Raw data:

_ _ _

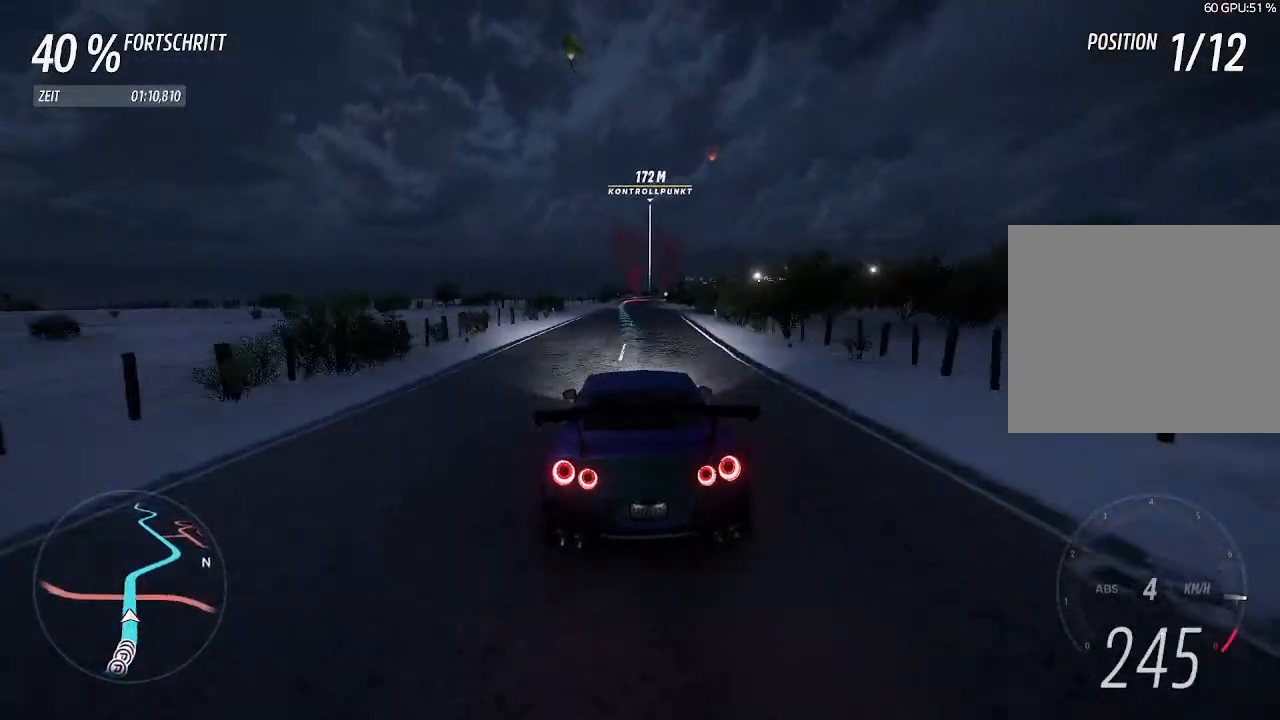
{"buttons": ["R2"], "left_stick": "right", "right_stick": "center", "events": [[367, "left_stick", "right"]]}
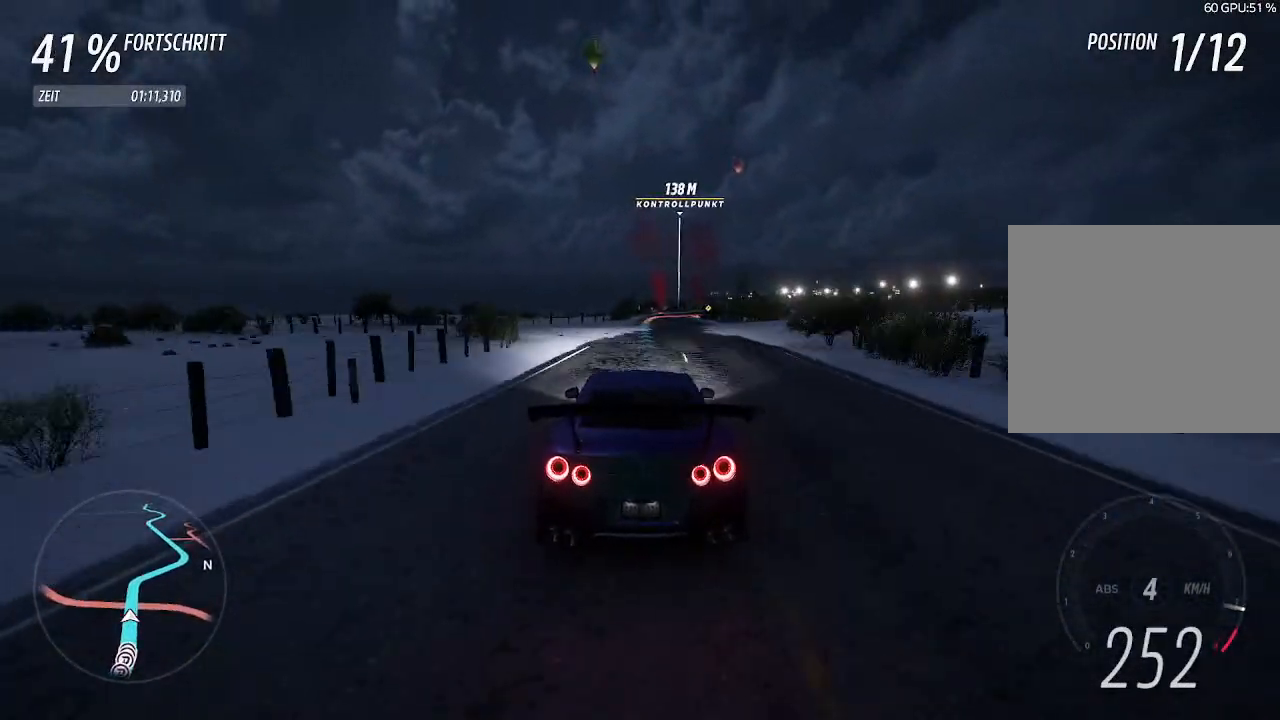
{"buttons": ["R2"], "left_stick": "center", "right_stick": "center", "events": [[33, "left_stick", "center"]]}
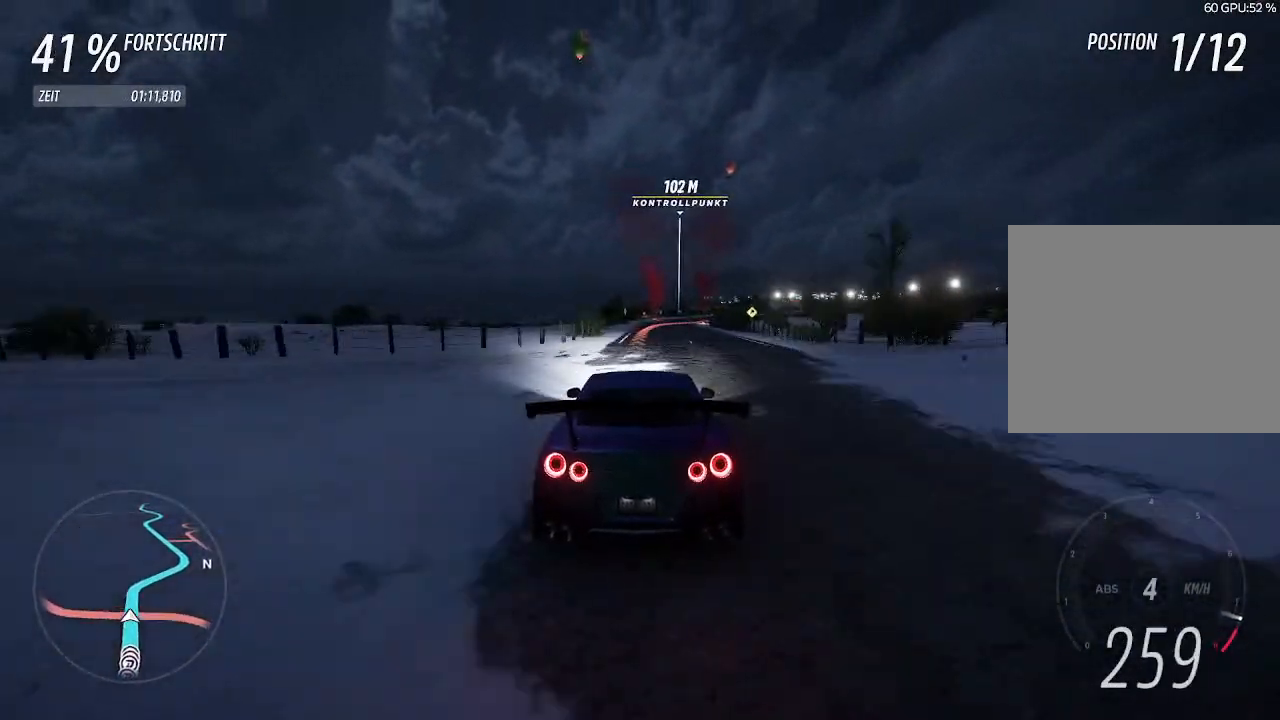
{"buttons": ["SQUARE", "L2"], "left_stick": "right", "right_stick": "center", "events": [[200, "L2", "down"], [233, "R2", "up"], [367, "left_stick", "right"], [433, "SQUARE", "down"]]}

_ _ _

Your task: Extract every line of the data exactly; pictures stay out.

Task output:
{"buttons": ["R2"], "left_stick": "right", "right_stick": "center", "events": [[367, "left_stick", "right"]]}
{"buttons": ["R2"], "left_stick": "center", "right_stick": "center", "events": [[33, "left_stick", "center"]]}
{"buttons": ["SQUARE", "L2"], "left_stick": "right", "right_stick": "center", "events": [[200, "L2", "down"], [233, "R2", "up"], [367, "left_stick", "right"], [433, "SQUARE", "down"]]}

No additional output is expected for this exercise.